The Frangipani Hotel: Fiction by Violet Kupersmith
My rating: 3 of 5 stars
Shamefully, my book shelves are heavy on Western authors and there are huge gaps in my reading list of authors from other parts of the World, so when a collection of short stories based on traditional Vietnamese ghost tales became available on NetGalley I jumped at the chance to broaden my horizons.
Violet Kupersmith's debut novel The Frangipani Hotel is an interesting curate's egg, as the nine tales she recounts go from extremely charming and heartfelt to the downright bizarre and nonsensical. Having no knowledge of her source material it can lead to confusion as to what message Kupersmith is trying to convey, but what she does get across beautifully are her settings and descriptive prose, which at times is mind-blowingly beautiful. There are times in these tales where you really can smell, taste, see or hear exactly what the character does and those shared experiences increase the empathy ten-fold.

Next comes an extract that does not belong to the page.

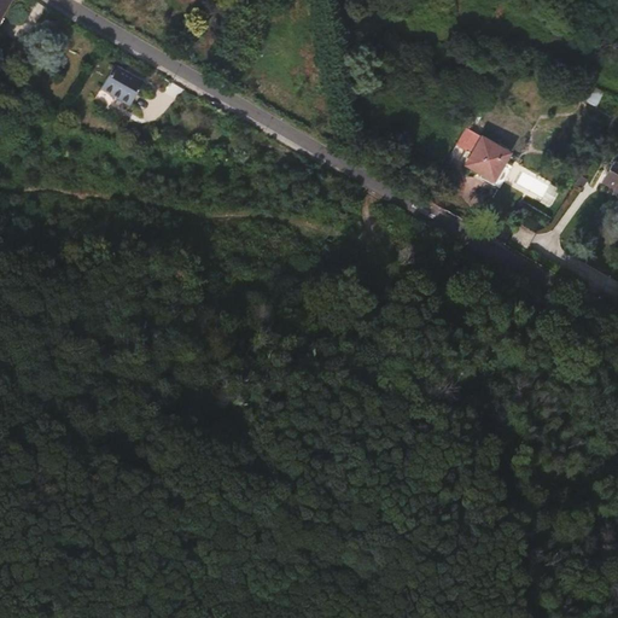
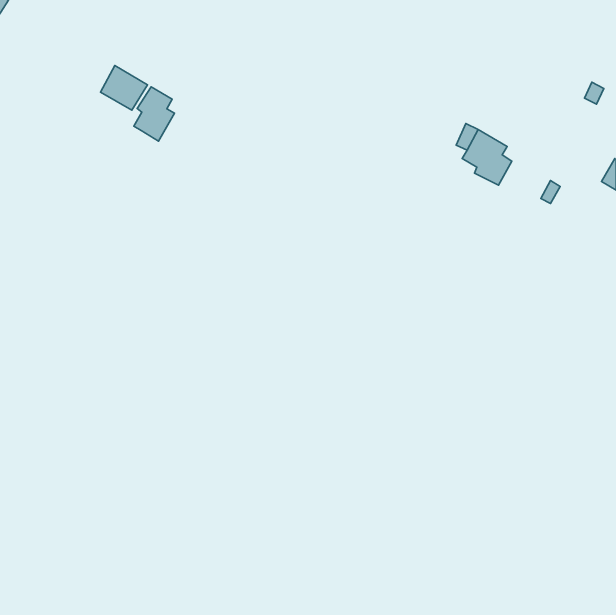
building: none -> [134,87,174,141]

I've never been to Vietnam, but I can imagine that those who have would read this and know exactly where the character was or what they were eating (food plays a big part across several of the stories).
Unfortunately, it's a shame that the author's ability with speech isn't as natural: there's only one or two of the nine tales where the conversations feel realistic, the rest of the time it comes across as stilted and forced. Because of this, it also weakens the underlying message of young vs old that runs through the stories-is it antipathy towards the elders or the youth we are supposed to feel or sympathy as both come out badly throughout the novel?
Of the nine stories, my personal favourites were Little Brother : a tale thick with atmosphere and genuine terror with a satisfying conclusion and Turning Back a funny, modern take on the transmogrification myth.
Overall, The Frangipani Hotel is an interesting collection and Kupersmith certainly has her strengths. I would be interested in seeing how she develops those into a full length novel.
This book was supplied as an advance review copy ebook via NetGalley in return for an honest review and is in no way indicative of the final print copy.